■ Texte fourni:
════════════════════
L'enseignement des faits religieux à la rentrée 2016 : les textes officiels sont-ils à la hauteur des enjeux ?

A la rentrée 2016, les élèves suivront de nouveaux programmes. Qu'en est-il de l'enseignement des faits religieux? Parallèlement, un livret laïcité destiné aux chefs d'établissement a été publié en novembre 2015.

Ces changements attendus soulèvent de multiples questions dans les programmes comme dans le livret .

Un livret laïcité à la formulation approximative

Dans ce dernier, regardons dans le chapitre IV, "laïcité et enseignements", ce qui concerne l'enseignement des disciplines scientifiques. On y lit : "Il faut pouvoir:...éviter la confrontation ou la comparaison du discours religieux et du savoir scientifique. Dans les disciplines scientifiques (SVT, Physique-chimie etc.) il est essentiel de refuser d'établir une supériorité de l'un sur l'autre comme de les mettre à égalité."

On n'aurait donc pas le droit de contester une prise de position créationniste qui revient pourtant à donner à une religion particulière un droit de regard indu sur le domaine scientifique. Il aurait mieux valu écrire que la religion n'a pas à s'introduire dans un domaine qui n'est pas le sien et réciproquement que la science n'a rien à gagner si elle se substitue au discours religieux, chacun n'étant légitime que dans son propre domaine qui doit être délimité avec rigueur. La question ne se pose d'ailleurs pas seulement dans les disciplines scientifiques mais également en histoire.
════════════════════
■ Données sources:
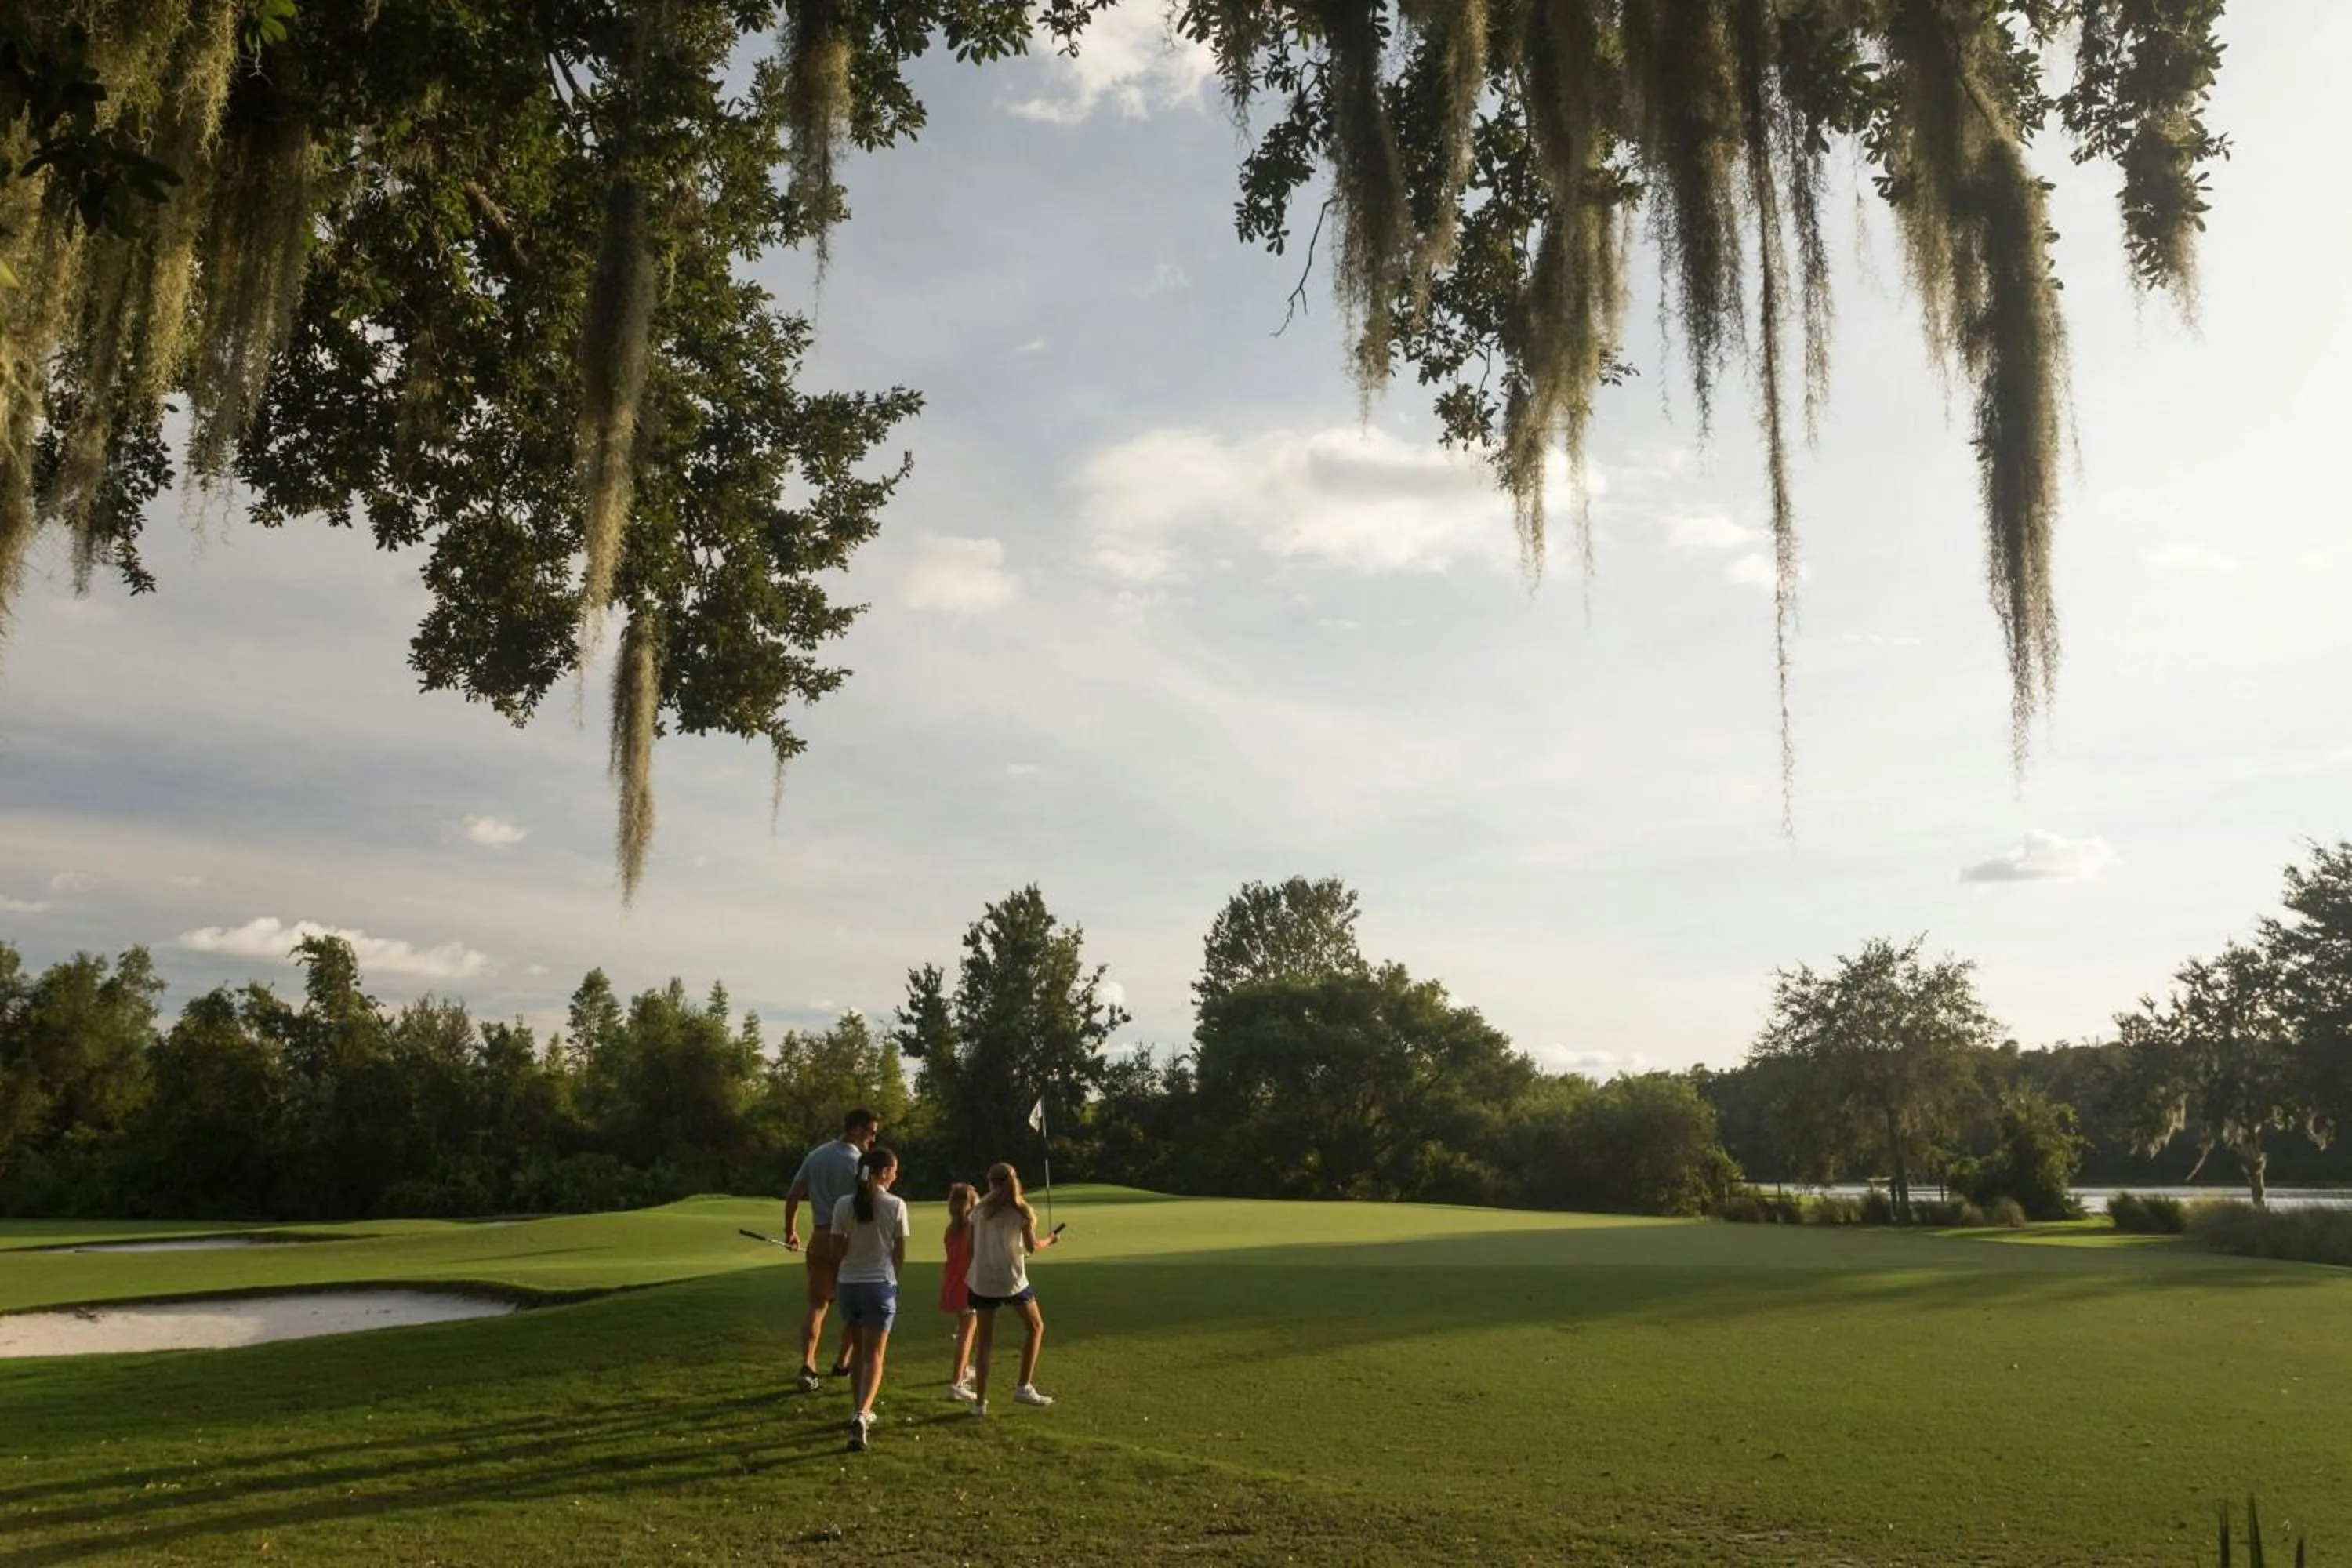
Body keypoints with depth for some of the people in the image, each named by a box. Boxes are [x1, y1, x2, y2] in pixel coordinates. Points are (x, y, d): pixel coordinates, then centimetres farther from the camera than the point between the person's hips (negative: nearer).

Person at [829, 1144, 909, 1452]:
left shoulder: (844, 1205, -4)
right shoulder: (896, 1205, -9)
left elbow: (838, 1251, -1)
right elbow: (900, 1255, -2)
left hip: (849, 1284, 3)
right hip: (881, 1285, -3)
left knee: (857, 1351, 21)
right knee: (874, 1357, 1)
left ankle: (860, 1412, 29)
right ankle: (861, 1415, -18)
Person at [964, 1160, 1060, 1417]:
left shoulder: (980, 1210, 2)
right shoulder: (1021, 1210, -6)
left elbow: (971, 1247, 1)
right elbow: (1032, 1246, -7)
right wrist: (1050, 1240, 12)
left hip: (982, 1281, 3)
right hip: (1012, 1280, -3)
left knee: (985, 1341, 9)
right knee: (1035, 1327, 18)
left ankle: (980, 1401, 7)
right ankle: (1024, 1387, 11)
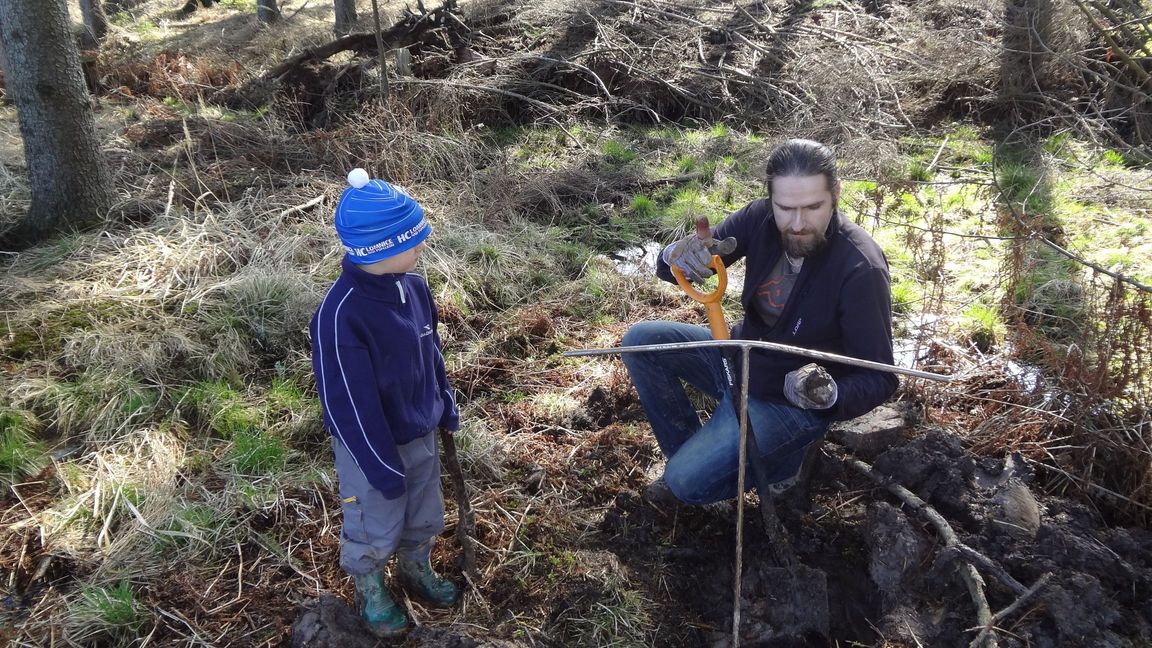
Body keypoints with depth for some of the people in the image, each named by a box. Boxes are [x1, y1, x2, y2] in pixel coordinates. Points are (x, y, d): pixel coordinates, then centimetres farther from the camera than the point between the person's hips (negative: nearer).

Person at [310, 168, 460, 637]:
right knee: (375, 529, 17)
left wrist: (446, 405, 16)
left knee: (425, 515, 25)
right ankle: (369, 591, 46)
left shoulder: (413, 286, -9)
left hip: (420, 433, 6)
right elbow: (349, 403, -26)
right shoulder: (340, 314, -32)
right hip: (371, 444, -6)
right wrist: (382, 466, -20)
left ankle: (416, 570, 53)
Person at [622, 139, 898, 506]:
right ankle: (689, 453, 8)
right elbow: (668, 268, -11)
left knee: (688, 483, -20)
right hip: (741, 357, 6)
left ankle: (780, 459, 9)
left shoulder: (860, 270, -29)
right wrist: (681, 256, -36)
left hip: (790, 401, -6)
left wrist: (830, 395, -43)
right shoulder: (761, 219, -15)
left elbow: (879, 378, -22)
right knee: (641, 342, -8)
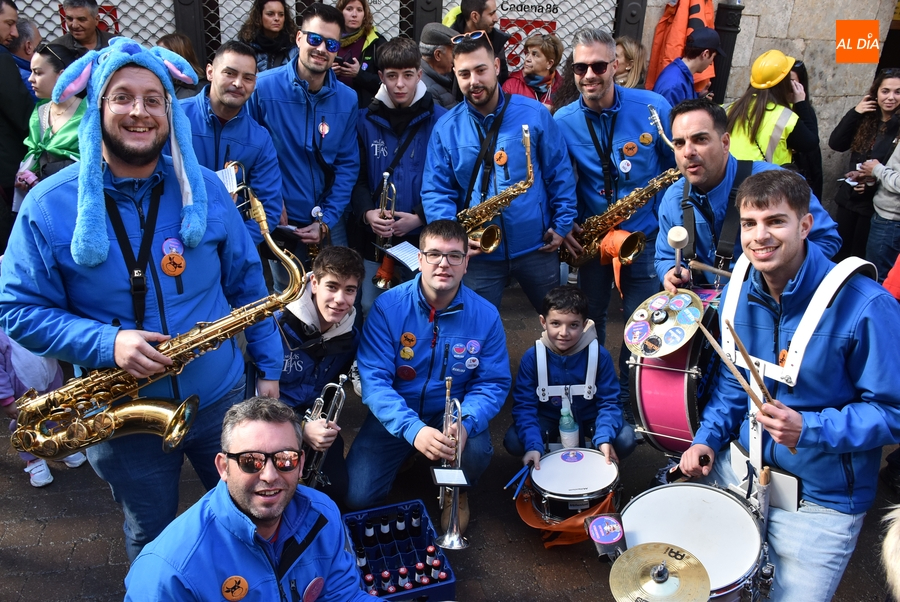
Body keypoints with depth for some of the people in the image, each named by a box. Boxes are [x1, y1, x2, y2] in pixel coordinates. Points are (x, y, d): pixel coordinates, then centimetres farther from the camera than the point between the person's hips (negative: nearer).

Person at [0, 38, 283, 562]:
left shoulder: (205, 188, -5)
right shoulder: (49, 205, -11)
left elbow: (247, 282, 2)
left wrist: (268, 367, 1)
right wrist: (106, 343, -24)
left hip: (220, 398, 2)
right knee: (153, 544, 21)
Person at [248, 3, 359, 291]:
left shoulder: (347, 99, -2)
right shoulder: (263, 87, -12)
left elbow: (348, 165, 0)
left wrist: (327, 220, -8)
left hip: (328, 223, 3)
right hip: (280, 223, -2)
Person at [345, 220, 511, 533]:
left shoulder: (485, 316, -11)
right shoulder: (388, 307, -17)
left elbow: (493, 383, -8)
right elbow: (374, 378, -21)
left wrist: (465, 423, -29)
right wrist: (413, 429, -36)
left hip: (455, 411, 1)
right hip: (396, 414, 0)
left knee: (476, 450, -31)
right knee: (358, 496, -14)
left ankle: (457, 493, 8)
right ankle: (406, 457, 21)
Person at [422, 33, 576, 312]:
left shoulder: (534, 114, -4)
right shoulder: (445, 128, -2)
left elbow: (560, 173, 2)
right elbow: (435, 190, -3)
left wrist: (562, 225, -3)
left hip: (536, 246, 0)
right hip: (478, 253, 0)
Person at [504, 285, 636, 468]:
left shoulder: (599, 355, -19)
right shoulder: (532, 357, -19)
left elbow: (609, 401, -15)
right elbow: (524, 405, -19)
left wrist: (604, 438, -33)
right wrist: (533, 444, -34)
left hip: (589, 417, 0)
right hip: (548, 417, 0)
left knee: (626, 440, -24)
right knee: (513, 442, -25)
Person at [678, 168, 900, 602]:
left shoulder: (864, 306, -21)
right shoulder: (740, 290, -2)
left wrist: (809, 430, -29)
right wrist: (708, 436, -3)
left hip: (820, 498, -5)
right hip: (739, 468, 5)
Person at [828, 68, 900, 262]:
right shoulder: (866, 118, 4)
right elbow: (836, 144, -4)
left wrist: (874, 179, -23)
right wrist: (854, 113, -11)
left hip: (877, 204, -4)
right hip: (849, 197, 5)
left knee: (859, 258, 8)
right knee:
════════════════════
■ Consigne: D'après le texte fourni, à quelle date le livret laïcité destiné aux chefs d'établissement a-t-il été publié ?

■ Réponse attendue: En novembre 2015.